For a number of years Google has strongly advocated moving sites to HTTPS as a form of basic security, and with Chrome 70 rolling out later this year (which will mark HTTP sites as not secure), the search engine is forcing the hands of Webmasters even further.

HTTPS doesn’t necessarily mean that you have a secure website however, but what is clear, is that Google (and other search engines), see it as a security feature, and it’s in their interest to only send users to secure websites. In time, their definition of what is secure probably will change, but for now, it’s HTTPS.


Google has confirmed that HTTPS can offer a slight ranking signal, but in a market where a high per cent of sites are served on HTTPS, the benefit is minimal. However, SEO is not all about rankings and in Chrome 70, Google will highlight websites served over HTTP as not secure, so this will definitely impact your site’s conversion rates.

Not migrating to HTTPS correctly can also have disastrous consequences for your organic search traffic, so while moving to HTTPS is now cheaper than ever (in terms of the cost of SSL certificates), it’s still important that the process is managed correctly.

What is HTTPS

HTTPS is effectively a standard HTTP protocol with an added layer of SSL (secure socket layer), or TLS (transport layer security) encryption. This encryption adds security to data in transit (the requests being sent between your computer and the server), but it does not secure your data at rest, either on your computer or in the database. It is commonly known as SSL. Browsers and servers still communicate through HTTP, but with the SSL layer of encryption.
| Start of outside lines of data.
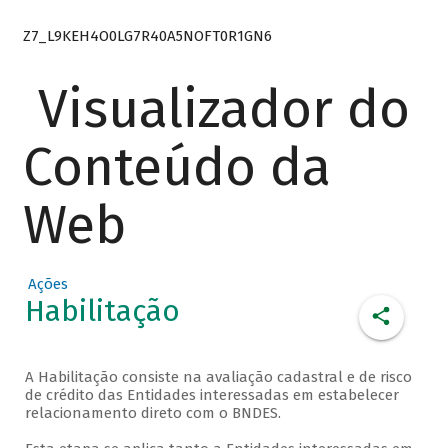
Z7_L9KEH4O0LG7R40A5NOFT0R1GN6
Visualizador do
Conteúdo da
Web
Ações
Habilitação
A Habilitação consiste na avaliação cadastral e de risco
de crédito das Entidades interessadas em estabelecer
relacionamento direto com o BNDES.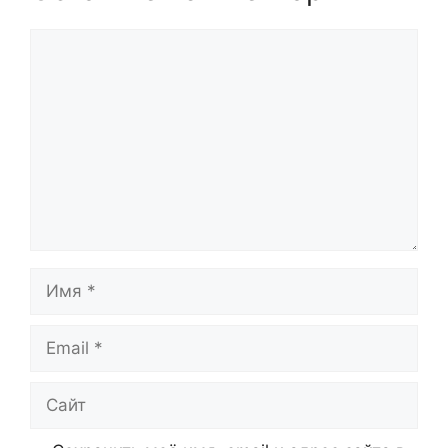
Комментарий
Имя
Email
Сайт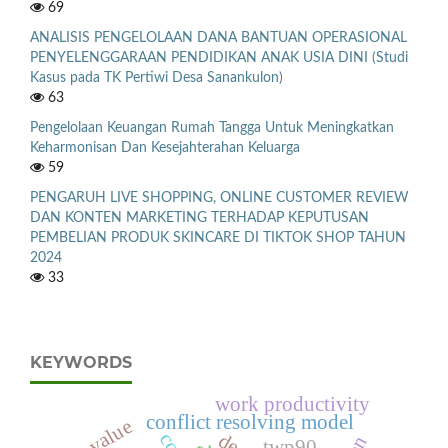
69
ANALISIS PENGELOLAAN DANA BANTUAN OPERASIONAL
PENYELENGGARAAN PENDIDIKAN ANAK USIA DINI (Studi
Kasus pada TK Pertiwi Desa Sanankulon)
63
Pengelolaan Keuangan Rumah Tangga Untuk Meningkatkan
Keharmonisan Dan Kesejahterahan Keluarga
59
PENGARUH LIVE SHOPPING, ONLINE CUSTOMER REVIEW
DAN KONTEN MARKETING TERHADAP KEPUTUSAN
PEMBELIAN PRODUK SKINCARE DI TIKTOK SHOP TAHUN
2024
33
KEYWORDS
work productivity
conflict resolving model
firm value
twp90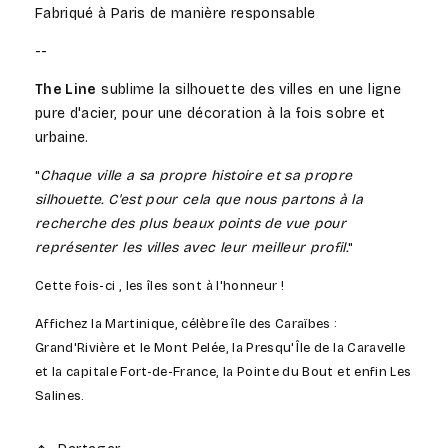
Fabriqué à Paris de manière responsable
--
The Line
sublime la silhouette des villes en une ligne
pure d'acier,
pour une décoration à la fois sobre et
urbaine.
Chaque ville a sa propre histoire et sa propre
"
silhouette. C'est pour cela que nous partons à la
recherche des plus beaux points de vue pour
représenter les villes avec leur meilleur profil.
"
Cette fois-ci , les îles sont à l'honneur !
Affichez la Martinique, célèbre île des Caraïbes
:
Grand'Rivière et le Mont Pelée, la Presqu'Île de la Caravelle
et la capitale Fort-de-France, la Pointe du Bout et enfin Les
Salines.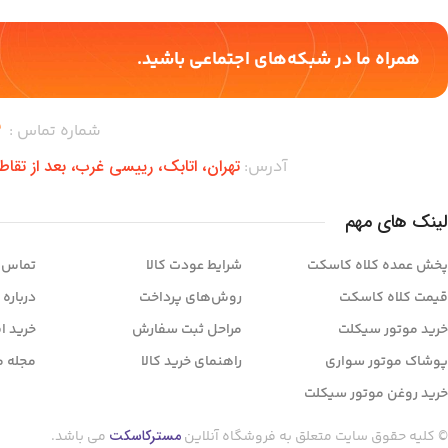
همراه ما در شبکه‌های اجتماعی باشید.
شماره تماس :
–
تهران،‌ اتابک، رییسی غرب، بعد از تقا
آدرس:
لینک های مهم
پخش عمده کلاه کاسکت
شرایط عودت کالا
تماس ب
قیمت کلاه کاسکت
روش‌های پرداخت
درباره 
خرید موتور سیکلت
مراحل ثبت سفارش
خرید ا
پوشاک موتور سواری
راهنمای خرید کالا
مجله م
خرید روغن موتور سیکلت
مسترکاسکت
© کلیه حقوق سایت متعلق به فروشگاه آنلاین
می باشد.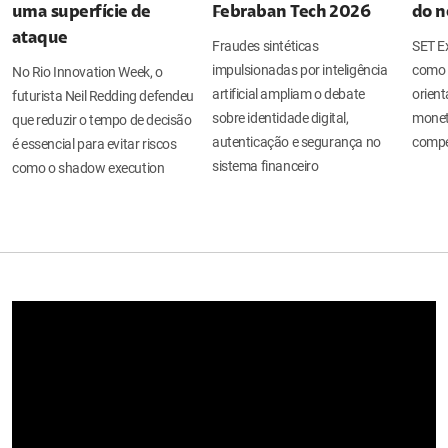
uma superfície de
Febraban Tech 2026
do n
ataque
Fraudes sintéticas
SET Ex
impulsionadas por inteligência
como 
No Rio Innovation Week, o
artificial ampliam o debate
orient
futurista Neil Redding defendeu
sobre identidade digital,
moneti
que reduzir o tempo de decisão
autenticação e segurança no
compe
é essencial para evitar riscos
sistema financeiro
como o shadow execution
It prevents packet sniffers and passive attackers, such as Eve, from viewing or modifying packet requests, while keeping passwords, credit card details, and other information you’re sending safe — at least while it’s in transit.

Alice, Bob, and Eve are fictional characters used to explain Crypto technologies (amongst others).

Packets can still be intercepted by passive attackers while you’re exchanging them with a server, but they cannot be read unless the hacker has the encryption key, so the data packet can be decrypted.

How a secure connection is established

A secure (SSL) connection is set up between the user’s browser (the client), and the server by means of a handshake. A successful handshake consists of:

  • Confirming that the user browser is communicating with the right sever, and vice versa.
  • Both the client and the server agreeing on a cipher suite (for example TLS_RSA_WITH_3DES_EDE_CBC_SHA), including the encryption algorithm used to exchange data.
  • The encryption keys being agreed by both parties.

If the handshake fails and a secure connection can’t be established, the user typically gets an error screen:

Aforementioned error screen.

Once that a secure connection has been established, both the client and the server can use the algorithm and keys (agreed upon during the handshake) to securely transmit packets between each other.

The handshake

The handshake consists of three stages, and all play a role in securing the connection between the client and the server, these are the Hello, the SSL certification exchange, and the key exchange.


The handshake is initiated by the client sending a ClientHello message to the server, containing all the necessary information for the server to connect to the client via SSL (cipher suites, maximum SSL version etc). If successful, the server responds with a ServerHello, which contains similar information.

SSL Certification Exchange

Now that a secure connection has been established, the server is required to declare its identity to the client, and this is achieved by the SSL certificate.

The SSL certificate contains the server’s public key, owner, and the domain (property) it’s attached to, along with certificate expiry dates and a digital signature.

The client then checks that it trusts the certificate, or that it has been verified and trusted by an authoritative CA (certificate authority).

Key exchange

During the Hello phase, the symmetric algorithm used to encrypt the data packets is agreed, and this uses both a single key for encryption and decryption. The single key is agreed upon using asymmetric encryption, as well as the server’s public and private keys.

Once both parties are sufficiently happy that they are communicating with the “right” person, HTTP requests can be sent in plaintext, as only the other party in the handshake knows how to decrypt the message, preventing MITM (man in the middle) and passive attackers from being able to read your messages (even if they capture them).


In 2014 Google announced via the Webmaster Central Blog that HTTPS was a ranking signal, but this was only half of the message. The first sentence of the blog post read:

Security is a top priority for Google.

Given that a part of Google’s algorithm is founded on user-based metrics, Google’s preference for trusted and more secure websites isn’t surprising. The search engine has made all the signals that if equal, HTTPS will rank higher than HTTP.

What about a ranking boost?

From experience, the ranking boost is minimal, but if you’re purely basing HTTPS on rankings, then you’re judging a fish by it’s ability to climb a tree.

As part of an overall SEO strategy, moving to HTTPS should always be a priority to protect users and the business.